*To do*
a. In the forum thread about downgrading NTL services, what did NTL eventually do about the extra amount pebbledash had been charged?
b. Using the forum thread about downgrading NTL services, explain why NovaFlare77 advises contesting the charges for the extra services rather than the downgrade fee.
c. Continue the forum thread about downgrading NTL services from its final post.

─── Selected text ───

# NTL's nice little earner not downgrading upon request



## pebbledash (21 Jul 2009)

Has anyone else had problems downgrading their services with NTL?

In advance of my last bill I rang NTL and asked them to downgrade a number of my packages. I was told the change would be applied for the next bill.

Went off on holidays and found that they had failed to downgrade any of my packages. So a month after they should have done it they're only doing it now. They have a record of my call but claim not to have a record of my request to downgrade.

So now I'm being charged the downgrade fee AND the month of more expensive services that I had cancelled. Ignoring customers requests to downgrade is a great way of making money.

I feel they should either waive their downgrade fee or not charge me for the higher packages that they failed to cancel.

If anyone is thinking of switching to NTL my advice is don't do it! Worst customer service of any supplier I've ever encountered. 

Has anyone else not being downgraded when they requested it?


----------



## NovaFlare77 (21 Jul 2009)

I'm a bit confused about this part:



pebbledash said:


> They have a record of my call but claim not to have a record of my request to downgrade.


 
If they have a record of your call, then isn't that a record of your request to downgrade? Or do just have a record (i.e. a note) of your call, but not a recording of the call or a note of the content?

I'd contest the charges for the extra services, given that the downgrade fee would apply no matter when the downgrade took place, unless some special no downgrade fee was in place at the time. I imagine you have to give a months' notice, but given you were told that the change would apply on the next bill, I would argue that this needs to apply.

If I were you, my first step would be to make a Data Protection request for information that they hold in this regard, be it notes held on their files or recordings of calls. See [broken link removed]for more information. That way you can see exactly what information was captured at the time of your call. I'd also suggest sending the request by registered post so that you can be certain it is received.

After that, it depends on what information you get back from them. If they have a note/record somewhere of you requesting the downgrade, then their case is a weak one. However, I'm not sure what body, if any, would be able to help you get your money back. I'm tempted to say Small Claims court, but my knowledge in this area isn't great.


----------



## AlbacoreA (21 Jul 2009)

Always send it in writing registered letter to backup a phone call/email. Its most likely just very sloppy service rather than a deliberate policy. Its a very dumb company.


----------



## pebbledash (22 Jul 2009)

I eventually got them to credit our account with the extra I was charged.
 I had been told repeatadly that there was nothing they could do about it. They had a record of the call but it hadn't been recorded and there was no note of the downgrade. They implied that we were lying and made us spend about 2 hours on the phone to them over the course of a week.

It seems that the only way to get any joy out of NTL is to be really pig headed, ring them every day and not take no for an answer. I was still charged the admin fee for the pleasure of being called a liar and having to ring them about 10 times.

─── Supplied material ───

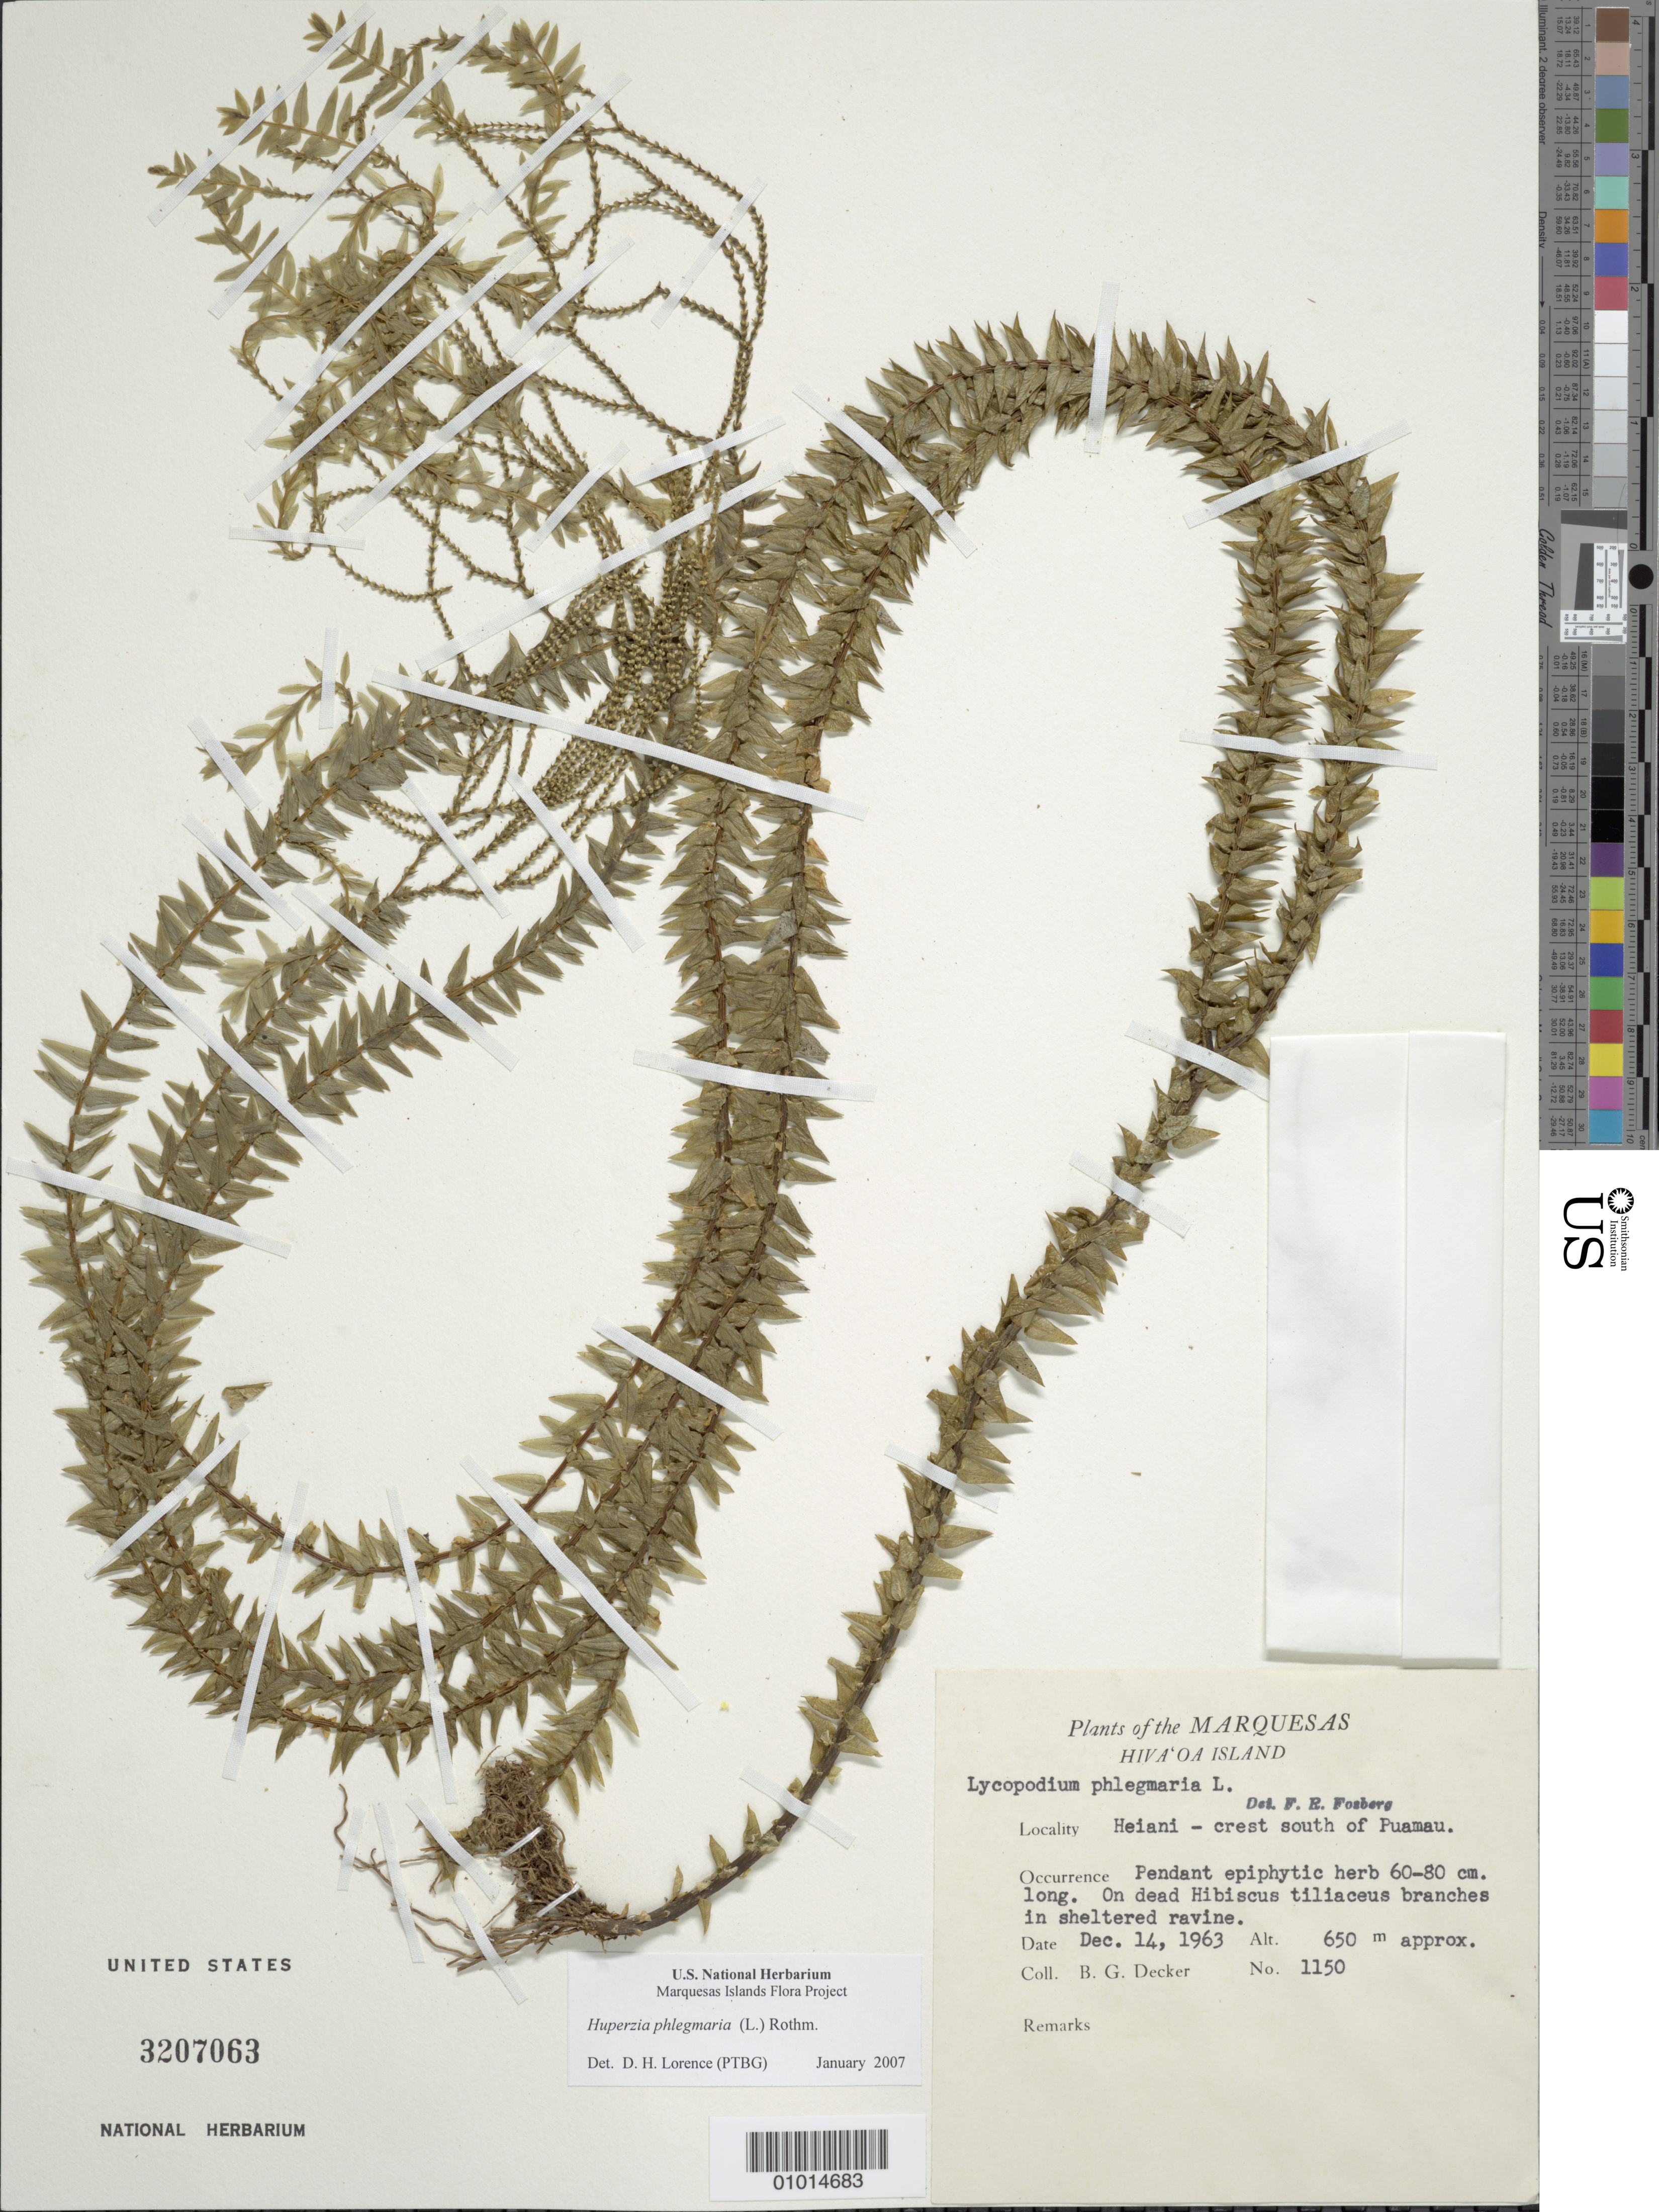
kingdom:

───

*The answers*
a. NTL credited the account with the extra amount.

b. The downgrade fee would apply no matter when the downgrade took place, unless a special no-fee offer was in place. Because pebbledash was told the change would apply to the next bill, NovaFlare77 argues that this promise should hold, so the charges for the extra month of services are the ones to dispute.

c.
----------



## truthseeker (22 Jul 2009)

pebbledash said:


> It seems that the only way to get any joy out of NTL is to be really pig headed, ring them every day and not take no for an answer. I was still charged the admin fee for the pleasure of being called a liar and having to ring them about 10 times.


 
Actually no - the best way to get joy out of them is to forget ringing them and write to them/email them instead. There is a thread around here somewhere about a complete shambles they made of customer support for me that carried on over months, I had phoned numerous times, never got any joy. Eventually I sent a strongly worded email and printed said email and posted it. 2 hours after I sent the email a supervisor was on the phone to me and my issue was resolved with a 5 minute phone call.


----------



## TarfHead (22 Jul 2009)

I phoned them on 06 July to get SKY Sports removed from my ntl digital package. I checked the online bill, dated 07 July, and there was a one month charge for SKY Sports (07 July to 06 August) included.

I phoned Customer Service. They had a record of my call and the detail of the request. They explained that the bills are prepared and issued ahead of the stated date, so the charge for July/August would be reversed and included in my next bill.

We'll see ..


----------



## MANTO (22 Jul 2009)

pebbledash said:


> Has anyone else had problems downgrading their services with NTL?
> 
> In advance of my last bill I rang NTL and asked them to downgrade a number of my packages. I was told the change would be applied for the next bill.
> 
> ...


 
Ironicaly I had the opposite problem. I wanted to add Broadband as part of my package - arranged an installation date and they never turned up (all day appt and took a days holidays).. received subsequent telemarketing calls asking if i would like to avail of their broadband service... 3 different calls and i explained what happened when i did try to change over and never received a call back...

Its just extremely bad service on the call centre's part... Stuck with Irish Broadband in the end.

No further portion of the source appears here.